■ EXERCISE PROMPT: A complete answer lists every line of the material where the string "generally" occurs.
----- SOURCE MATERIAL
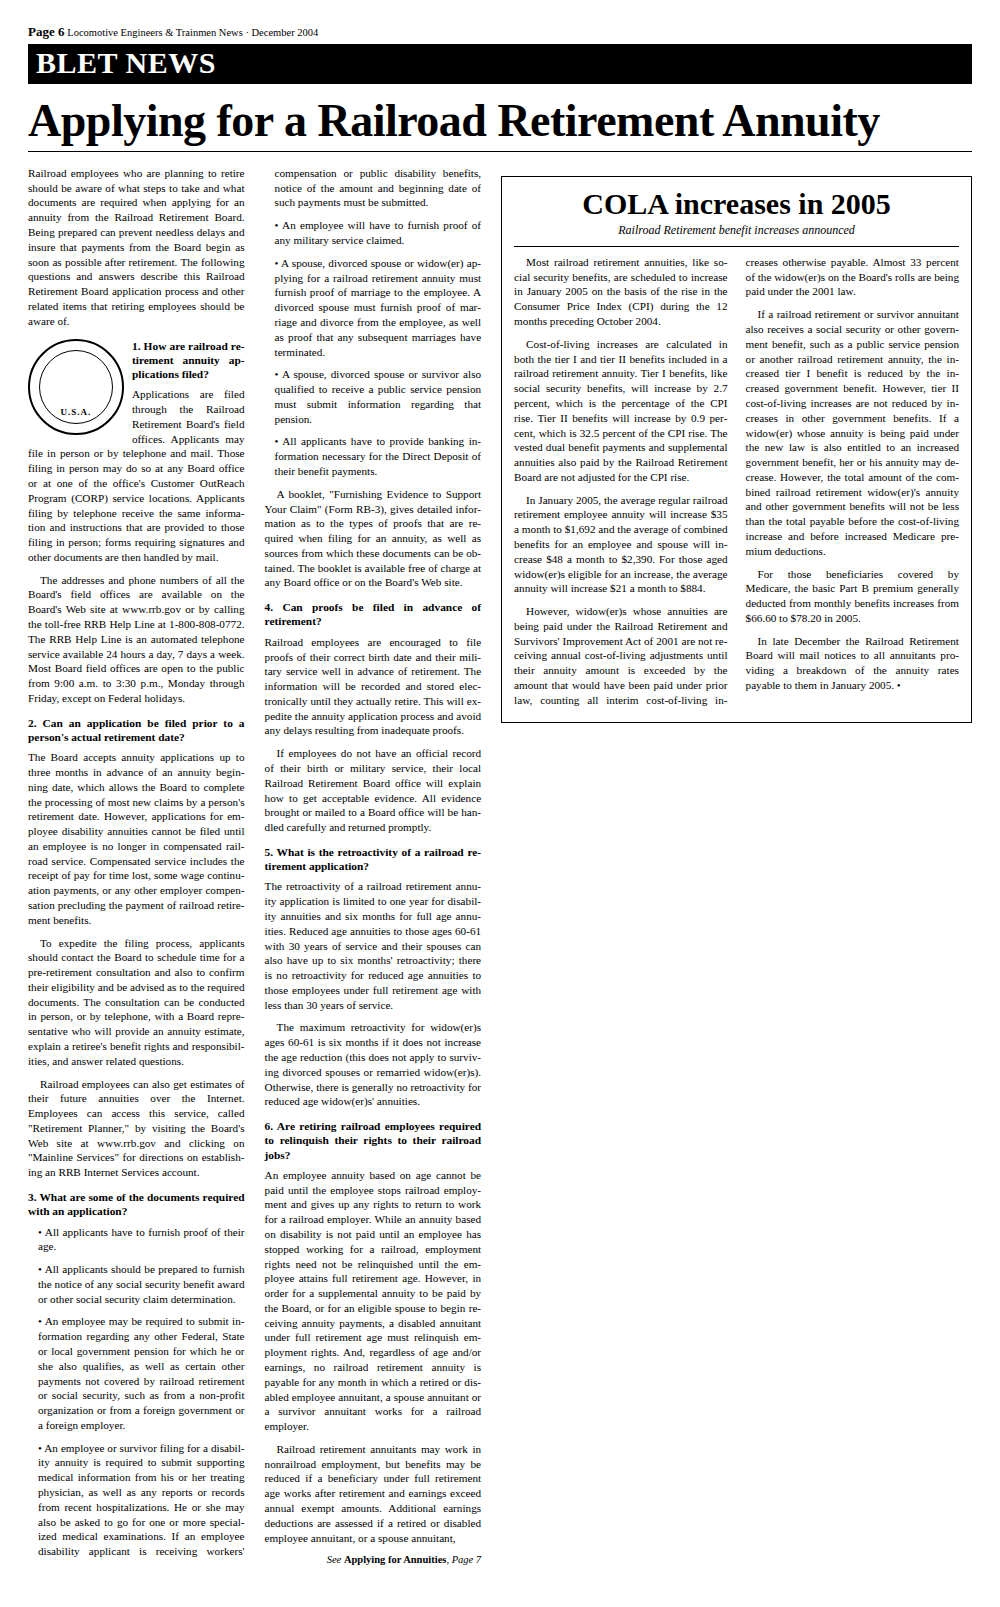Page 6 Locomotive Engineers & Trainmen News · December 2004
BLET NEWS
Applying for a Railroad Retirement Annuity
Railroad employees who are planning to retire should be aware of what steps to take and what documents are required when applying for an annuity from the Railroad Retirement Board. Being prepared can prevent needless delays and insure that payments from the Board begin as soon as possible after retirement. The following questions and answers describe this Railroad Retirement Board application process and other related items that retiring employees should be aware of.
U.S.A.
1. How are railroad retirement annuity applications filed?
Applications are filed through the Railroad Retirement Board's field offices. Applicants may file in person or by telephone and mail. Those filing in person may do so at any Board office or at one of the office's Customer OutReach Program (CORP) service locations. Applicants filing by telephone receive the same information and instructions that are provided to those filing in person; forms requiring signatures and other documents are then handled by mail.
The addresses and phone numbers of all the Board's field offices are available on the Board's Web site at www.rrb.gov or by calling the toll-free RRB Help Line at 1-800-808-0772. The RRB Help Line is an automated telephone service available 24 hours a day, 7 days a week. Most Board field offices are open to the public from 9:00 a.m. to 3:30 p.m., Monday through Friday, except on Federal holidays.
2. Can an application be filed prior to a person's actual retirement date?
The Board accepts annuity applications up to three months in advance of an annuity beginning date, which allows the Board to complete the processing of most new claims by a person's retirement date. However, applications for employee disability annuities cannot be filed until an employee is no longer in compensated railroad service. Compensated service includes the receipt of pay for time lost, some wage continuation payments, or any other employer compensation precluding the payment of railroad retirement benefits.
To expedite the filing process, applicants should contact the Board to schedule time for a pre-retirement consultation and also to confirm their eligibility and be advised as to the required documents. The consultation can be conducted in person, or by telephone, with a Board representative who will provide an annuity estimate, explain a retiree's benefit rights and responsibilities, and answer related questions.
Railroad employees can also get estimates of their future annuities over the Internet. Employees can access this service, called "Retirement Planner," by visiting the Board's Web site at www.rrb.gov and clicking on "Mainline Services" for directions on establishing an RRB Internet Services account.
3. What are some of the documents required with an application?
• All applicants have to furnish proof of their age.
• All applicants should be prepared to furnish the notice of any social security benefit award or other social security claim determination.
• An employee may be required to submit information regarding any other Federal, State or local government pension for which he or she also qualifies, as well as certain other payments not covered by railroad retirement or social security, such as from a non-profit organization or from a foreign government or a foreign employer.
• An employee or survivor filing for a disability annuity is required to submit supporting medical information from his or her treating physician, as well as any reports or records from recent hospitalizations. He or she may also be asked to go for one or more specialized medical examinations. If an employee disability applicant is receiving workers' compensation or public disability benefits, notice of the amount and beginning date of such payments must be submitted.
• An employee will have to furnish proof of any military service claimed.
• A spouse, divorced spouse or widow(er) applying for a railroad retirement annuity must furnish proof of marriage to the employee. A divorced spouse must furnish proof of marriage and divorce from the employee, as well as proof that any subsequent marriages have terminated.
• A spouse, divorced spouse or survivor also qualified to receive a public service pension must submit information regarding that pension.
• All applicants have to provide banking information necessary for the Direct Deposit of their benefit payments.
A booklet, "Furnishing Evidence to Support Your Claim" (Form RB-3), gives detailed information as to the types of proofs that are required when filing for an annuity, as well as sources from which these documents can be obtained. The booklet is available free of charge at any Board office or on the Board's Web site.
4. Can proofs be filed in advance of retirement?
Railroad employees are encouraged to file proofs of their correct birth date and their military service well in advance of retirement. The information will be recorded and stored electronically until they actually retire. This will expedite the annuity application process and avoid any delays resulting from inadequate proofs.
If employees do not have an official record of their birth or military service, their local Railroad Retirement Board office will explain how to get acceptable evidence. All evidence brought or mailed to a Board office will be handled carefully and returned promptly.
5. What is the retroactivity of a railroad retirement application?
The retroactivity of a railroad retirement annuity application is limited to one year for disability annuities and six months for full age annuities. Reduced age annuities to those ages 60-61 with 30 years of service and their spouses can also have up to six months' retroactivity; there is no retroactivity for reduced age annuities to those employees under full retirement age with less than 30 years of service.
The maximum retroactivity for widow(er)s ages 60-61 is six months if it does not increase the age reduction (this does not apply to surviving divorced spouses or remarried widow(er)s). Otherwise, there is generally no retroactivity for reduced age widow(er)s' annuities.
6. Are retiring railroad employees required to relinquish their rights to their railroad jobs?
An employee annuity based on age cannot be paid until the employee stops railroad employment and gives up any rights to return to work for a railroad employer. While an annuity based on disability is not paid until an employee has stopped working for a railroad, employment rights need not be relinquished until the employee attains full retirement age. However, in order for a supplemental annuity to be paid by the Board, or for an eligible spouse to begin receiving annuity payments, a disabled annuitant under full retirement age must relinquish employment rights. And, regardless of age and/or earnings, no railroad retirement annuity is payable for any month in which a retired or disabled employee annuitant, a spouse annuitant or a survivor annuitant works for a railroad employer.
Railroad retirement annuitants may work in nonrailroad employment, but benefits may be reduced if a beneficiary under full retirement age works after retirement and earnings exceed annual exempt amounts. Additional earnings deductions are assessed if a retired or disabled employee annuitant, or a spouse annuitant,
See Applying for Annuities, Page 7
COLA increases in 2005
Railroad Retirement benefit increases announced
Most railroad retirement annuities, like social security benefits, are scheduled to increase in January 2005 on the basis of the rise in the Consumer Price Index (CPI) during the 12 months preceding October 2004.
Cost-of-living increases are calculated in both the tier I and tier II benefits included in a railroad retirement annuity. Tier I benefits, like social security benefits, will increase by 2.7 percent, which is the percentage of the CPI rise. Tier II benefits will increase by 0.9 percent, which is 32.5 percent of the CPI rise. The vested dual benefit payments and supplemental annuities also paid by the Railroad Retirement Board are not adjusted for the CPI rise.
In January 2005, the average regular railroad retirement employee annuity will increase $35 a month to $1,692 and the average of combined benefits for an employee and spouse will increase $48 a month to $2,390. For those aged widow(er)s eligible for an increase, the average annuity will increase $21 a month to $884.
However, widow(er)s whose annuities are being paid under the Railroad Retirement and Survivors' Improvement Act of 2001 are not receiving annual cost-of-living adjustments until their annuity amount is exceeded by the amount that would have been paid under prior law, counting all interim cost-of-living increases otherwise payable. Almost 33 percent of the widow(er)s on the Board's rolls are being paid under the 2001 law.
If a railroad retirement or survivor annuitant also receives a social security or other government benefit, such as a public service pension or another railroad retirement annuity, the increased tier I benefit is reduced by the increased government benefit. However, tier II cost-of-living increases are not reduced by increases in other government benefits. If a widow(er) whose annuity is being paid under the new law is also entitled to an increased government benefit, her or his annuity may decrease. However, the total amount of the combined railroad retirement widow(er)'s annuity and other government benefits will not be less than the total payable before the cost-of-living increase and before increased Medicare premium deductions.
For those beneficiaries covered by Medicare, the basic Part B premium generally deducted from monthly benefits increases from $66.60 to $78.20 in 2005.
In late December the Railroad Retirement Board will mail notices to all annuitants providing a breakdown of the annuity rates payable to them in January 2005. •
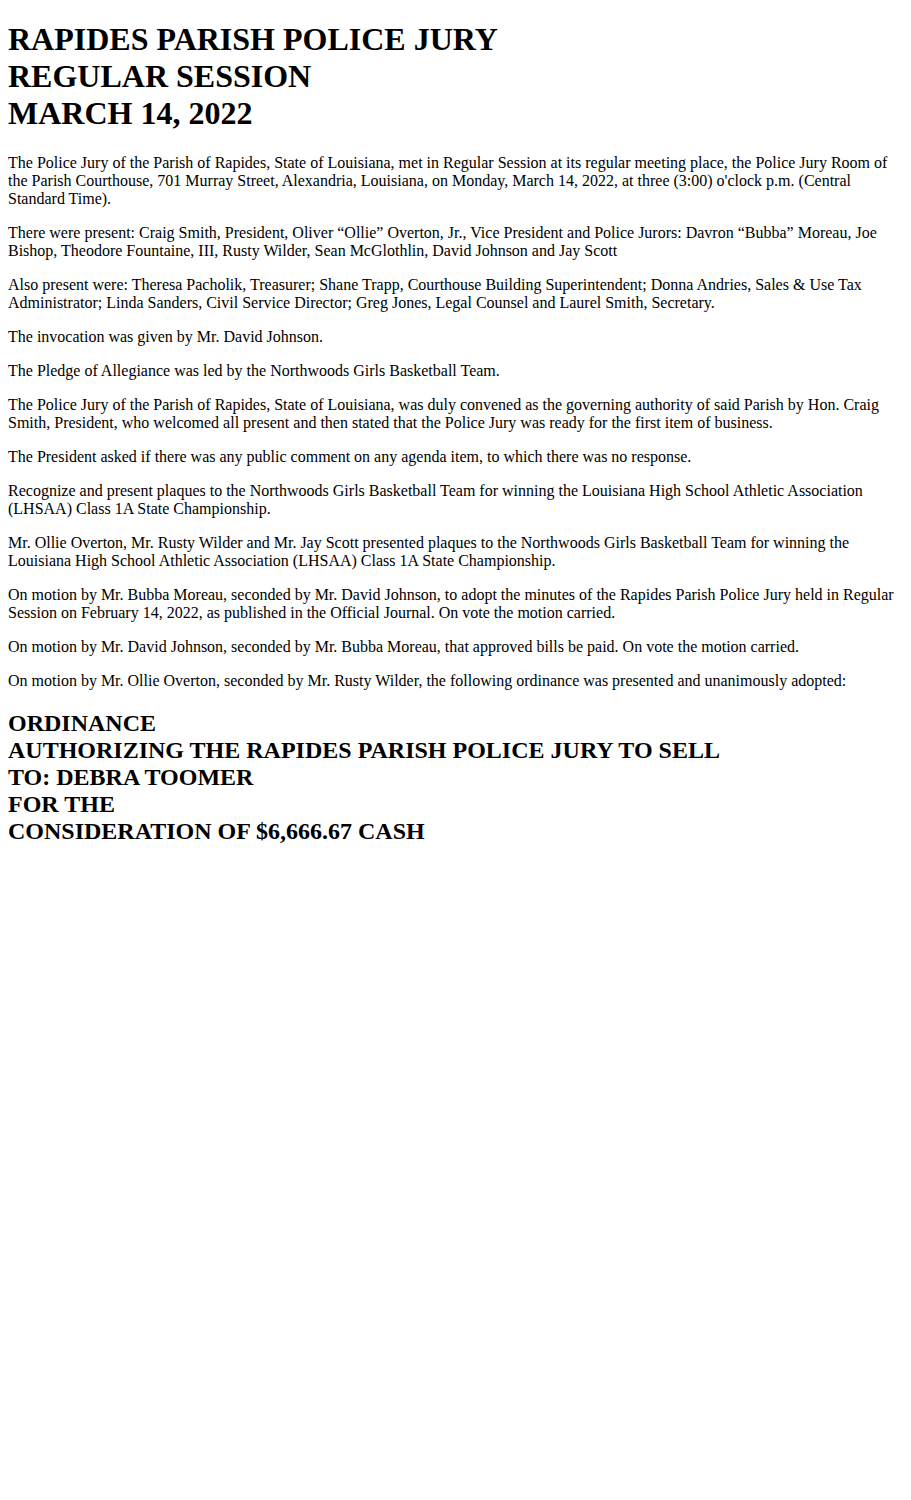RAPIDES PARISH POLICE JURY
REGULAR SESSION
MARCH 14, 2022
The Police Jury of the Parish of Rapides, State of Louisiana, met in Regular Session at its regular meeting place, the Police Jury Room of the Parish Courthouse, 701 Murray Street, Alexandria, Louisiana, on Monday, March 14, 2022, at three (3:00) o'clock p.m. (Central Standard Time).
There were present: Craig Smith, President, Oliver “Ollie” Overton, Jr., Vice President and Police Jurors: Davron “Bubba” Moreau, Joe Bishop, Theodore Fountaine, III, Rusty Wilder, Sean McGlothlin, David Johnson and Jay Scott
Also present were: Theresa Pacholik, Treasurer; Shane Trapp, Courthouse Building Superintendent; Donna Andries, Sales & Use Tax Administrator; Linda Sanders, Civil Service Director; Greg Jones, Legal Counsel and Laurel Smith, Secretary.
The invocation was given by Mr. David Johnson.
The Pledge of Allegiance was led by the Northwoods Girls Basketball Team.
The Police Jury of the Parish of Rapides, State of Louisiana, was duly convened as the governing authority of said Parish by Hon. Craig Smith, President, who welcomed all present and then stated that the Police Jury was ready for the first item of business.
The President asked if there was any public comment on any agenda item, to which there was no response.
Recognize and present plaques to the Northwoods Girls Basketball Team for winning the Louisiana High School Athletic Association (LHSAA) Class 1A State Championship.
Mr. Ollie Overton, Mr. Rusty Wilder and Mr. Jay Scott presented plaques to the Northwoods Girls Basketball Team for winning the Louisiana High School Athletic Association (LHSAA) Class 1A State Championship.
On motion by Mr. Bubba Moreau, seconded by Mr. David Johnson, to adopt the minutes of the Rapides Parish Police Jury held in Regular Session on February 14, 2022, as published in the Official Journal. On vote the motion carried.
On motion by Mr. David Johnson, seconded by Mr. Bubba Moreau, that approved bills be paid. On vote the motion carried.
On motion by Mr. Ollie Overton, seconded by Mr. Rusty Wilder, the following ordinance was presented and unanimously adopted:
ORDINANCE
AUTHORIZING THE RAPIDES PARISH POLICE JURY TO SELL
TO: DEBRA TOOMER
FOR THE
CONSIDERATION OF $6,666.67 CASH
----------
■ TASK ANSWER:
The maximum retroactivity for widow(er)s ages 60-61 is six months if it does not increase the age reduction (this does not apply to surviving divorced spouses or remarried widow(er)s). Otherwise, there is generally no retroactivity for reduced age widow(er)s' annuities.
For those beneficiaries covered by Medicare, the basic Part B premium generally deducted from monthly benefits increases from $66.60 to $78.20 in 2005.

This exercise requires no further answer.